Assim, em que pese a percepção de que não é possível “estabelecer na literatura especializada em administração diferenças substantivas entre esse conceito e o de gestão” (SILVA JÚNIOR, 2002, p. 202), consideramos que essa diferenciação é não apenas necessária, mas urgente. Pois as práticas da administração educacional no atual regime de acumulação capitalista operam mediante dispositivos que governam empresariando as formas de vida e as subjetividades, enquanto os paradigmas de gestão emergem como o arcano central do poder biopolítico, o mistério oculto e não revelado da encenação midiática e glorificante de processos políticos pseudodemocráticos e pseudoparticipativos.
CONSIDERAÇÕES FINAIS
Por se tratar de uma pesquisa em curso, as conclusões só podem ser parciais. Contudo, não resta dúvida de que as investigações anarqueológicas de Foucault e Agamben, mesmo pouco difundidas junto ao campo acadêmico da administração educacional brasileira, fornecem pistas importantes para a problematização crítica de suas teorias. Talvez seja o tempo mesmo de se realizarem não apenas revisões ou estados da arte acerca da constituição ou das pesquisas que movem o campo, mas abrir efetivamente uma agenda de trabalho sobre seus fundamentos simultaneamente ontológicos e políticos, uma vez que o aprofundamento de suas matrizes conceituais da área é uma exigência vital.
Seja para integrar atores comumente invisibilizados nas decisões governamentais acerca dos rumos das políticas públicas de educação, seja para analisar os efeitos redutores provocados pela gestão midiática dos problemas educativos na atualidade, a elucidação das bases teóricas da administração e da gestão educacional é importante para desvelar sua dívida ontológica com uma racionalidade política que deriva diretamente da teologia cristã. Essa dívida explicita como a emergência dos saberes e das práticas da administração educacional surgem inseparáveis da própria noção de população, pensada como um rebanho a ser conduzido simultaneamente como objeto e sujeito de governos múltiplos.
Logo, a oposição entre administração e gestão educacional manifesta, na verdade, uma contraposição apenas aparente, pois a primeira se fundamenta na captura da subjetividade do povo como sujeito detentor do poder instituinte, enquanto a segunda recorre à glorificação midiática como forma de legitimar seus processos gestionários de controle da opinião pública.
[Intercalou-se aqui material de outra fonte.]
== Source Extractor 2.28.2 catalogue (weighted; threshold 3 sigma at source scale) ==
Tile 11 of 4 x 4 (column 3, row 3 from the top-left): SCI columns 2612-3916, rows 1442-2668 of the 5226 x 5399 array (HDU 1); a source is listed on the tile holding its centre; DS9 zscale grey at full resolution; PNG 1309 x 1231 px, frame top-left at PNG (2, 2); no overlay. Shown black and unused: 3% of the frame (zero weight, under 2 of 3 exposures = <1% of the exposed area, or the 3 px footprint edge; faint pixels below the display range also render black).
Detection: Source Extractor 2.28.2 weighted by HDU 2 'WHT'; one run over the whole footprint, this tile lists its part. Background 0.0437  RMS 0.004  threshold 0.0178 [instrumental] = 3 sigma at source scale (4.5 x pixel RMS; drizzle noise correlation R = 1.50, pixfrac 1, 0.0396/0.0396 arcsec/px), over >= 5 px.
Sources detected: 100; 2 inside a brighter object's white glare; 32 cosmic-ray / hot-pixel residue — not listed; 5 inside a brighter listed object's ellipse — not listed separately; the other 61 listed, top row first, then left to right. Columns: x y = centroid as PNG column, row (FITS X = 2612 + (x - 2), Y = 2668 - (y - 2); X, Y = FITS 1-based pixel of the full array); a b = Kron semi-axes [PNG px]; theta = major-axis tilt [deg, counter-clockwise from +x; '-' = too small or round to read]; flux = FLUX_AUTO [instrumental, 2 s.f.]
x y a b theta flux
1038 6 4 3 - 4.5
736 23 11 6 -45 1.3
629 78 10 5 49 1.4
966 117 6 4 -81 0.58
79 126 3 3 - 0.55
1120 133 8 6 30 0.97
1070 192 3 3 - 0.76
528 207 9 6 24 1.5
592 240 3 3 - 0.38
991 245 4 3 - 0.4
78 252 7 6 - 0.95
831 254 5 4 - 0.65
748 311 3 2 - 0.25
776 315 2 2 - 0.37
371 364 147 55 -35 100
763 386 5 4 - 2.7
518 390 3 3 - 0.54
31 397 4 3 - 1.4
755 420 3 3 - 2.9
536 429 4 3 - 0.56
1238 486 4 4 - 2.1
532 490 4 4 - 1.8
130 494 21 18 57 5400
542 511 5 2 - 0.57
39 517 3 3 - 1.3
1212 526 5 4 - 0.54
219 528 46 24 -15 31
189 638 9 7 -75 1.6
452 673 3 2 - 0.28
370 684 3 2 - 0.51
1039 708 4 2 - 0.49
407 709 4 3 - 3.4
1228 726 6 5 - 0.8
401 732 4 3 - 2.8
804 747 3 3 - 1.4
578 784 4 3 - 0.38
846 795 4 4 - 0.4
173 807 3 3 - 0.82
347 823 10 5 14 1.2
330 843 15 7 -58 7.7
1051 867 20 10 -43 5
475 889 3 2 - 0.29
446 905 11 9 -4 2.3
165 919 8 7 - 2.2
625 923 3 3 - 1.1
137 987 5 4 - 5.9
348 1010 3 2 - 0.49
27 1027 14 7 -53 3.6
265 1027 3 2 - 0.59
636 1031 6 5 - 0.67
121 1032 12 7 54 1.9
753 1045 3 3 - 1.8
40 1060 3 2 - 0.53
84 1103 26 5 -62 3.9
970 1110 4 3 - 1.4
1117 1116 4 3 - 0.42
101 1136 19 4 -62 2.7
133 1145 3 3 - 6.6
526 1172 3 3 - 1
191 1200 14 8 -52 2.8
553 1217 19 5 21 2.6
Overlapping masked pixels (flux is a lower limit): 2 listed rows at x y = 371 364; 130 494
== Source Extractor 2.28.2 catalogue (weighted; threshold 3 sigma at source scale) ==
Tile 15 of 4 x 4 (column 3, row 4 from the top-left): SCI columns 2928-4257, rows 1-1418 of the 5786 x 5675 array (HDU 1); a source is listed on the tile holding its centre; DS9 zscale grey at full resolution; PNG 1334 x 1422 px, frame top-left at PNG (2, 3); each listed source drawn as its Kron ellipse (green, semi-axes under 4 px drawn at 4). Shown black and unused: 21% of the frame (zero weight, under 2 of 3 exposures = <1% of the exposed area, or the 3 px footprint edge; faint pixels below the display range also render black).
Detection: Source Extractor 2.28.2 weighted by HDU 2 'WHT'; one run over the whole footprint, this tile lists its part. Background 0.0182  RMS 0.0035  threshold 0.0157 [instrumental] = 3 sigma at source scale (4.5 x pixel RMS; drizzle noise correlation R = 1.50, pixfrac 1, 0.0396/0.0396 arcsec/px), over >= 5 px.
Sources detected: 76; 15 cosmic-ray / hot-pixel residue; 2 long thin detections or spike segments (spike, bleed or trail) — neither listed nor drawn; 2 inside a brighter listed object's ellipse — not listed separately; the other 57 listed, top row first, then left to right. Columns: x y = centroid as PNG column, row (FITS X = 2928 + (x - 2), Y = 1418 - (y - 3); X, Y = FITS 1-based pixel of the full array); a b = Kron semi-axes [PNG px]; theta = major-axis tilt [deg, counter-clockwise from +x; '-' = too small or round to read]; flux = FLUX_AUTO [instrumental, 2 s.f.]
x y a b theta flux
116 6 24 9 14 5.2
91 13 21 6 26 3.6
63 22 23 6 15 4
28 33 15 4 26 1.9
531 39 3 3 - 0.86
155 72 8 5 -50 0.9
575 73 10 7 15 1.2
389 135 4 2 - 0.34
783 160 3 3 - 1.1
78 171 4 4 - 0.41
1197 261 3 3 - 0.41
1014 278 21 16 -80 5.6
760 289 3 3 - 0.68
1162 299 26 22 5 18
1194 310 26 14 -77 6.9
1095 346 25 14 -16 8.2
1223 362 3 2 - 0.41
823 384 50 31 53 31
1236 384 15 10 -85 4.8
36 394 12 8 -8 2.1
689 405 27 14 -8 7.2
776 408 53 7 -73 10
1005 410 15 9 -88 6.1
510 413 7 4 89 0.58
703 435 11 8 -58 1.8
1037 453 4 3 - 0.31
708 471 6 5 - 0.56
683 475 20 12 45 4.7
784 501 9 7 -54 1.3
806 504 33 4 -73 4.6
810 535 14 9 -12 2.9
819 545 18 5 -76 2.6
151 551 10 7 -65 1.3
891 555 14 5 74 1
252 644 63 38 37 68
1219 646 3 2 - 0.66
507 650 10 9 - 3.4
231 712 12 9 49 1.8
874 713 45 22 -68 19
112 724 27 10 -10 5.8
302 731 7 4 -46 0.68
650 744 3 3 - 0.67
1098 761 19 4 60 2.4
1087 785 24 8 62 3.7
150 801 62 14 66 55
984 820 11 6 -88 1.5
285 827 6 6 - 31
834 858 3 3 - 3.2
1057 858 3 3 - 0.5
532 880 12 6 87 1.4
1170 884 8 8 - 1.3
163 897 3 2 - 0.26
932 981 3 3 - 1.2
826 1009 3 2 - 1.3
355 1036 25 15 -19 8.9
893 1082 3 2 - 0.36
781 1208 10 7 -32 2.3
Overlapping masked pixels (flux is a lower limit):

Ambas se conectam no exercício gerencial do poder, esvaziando o sentido da política, convertida em mero culto cerimonial que encarna aporeticamente a nova dimensão litúrgica dos poderes governamentais instituídos.
Tudo indica, portanto, que Chatterjee (2004) pode ter razão quando afirma que a noção de governamentalidade, além de mostrar o autoritarismo difuso nos atuais regimes de governo supostamente legítimos, prepara as condições efetivas para uma política dos governados ancorada na expansão das contracondutas democráticas.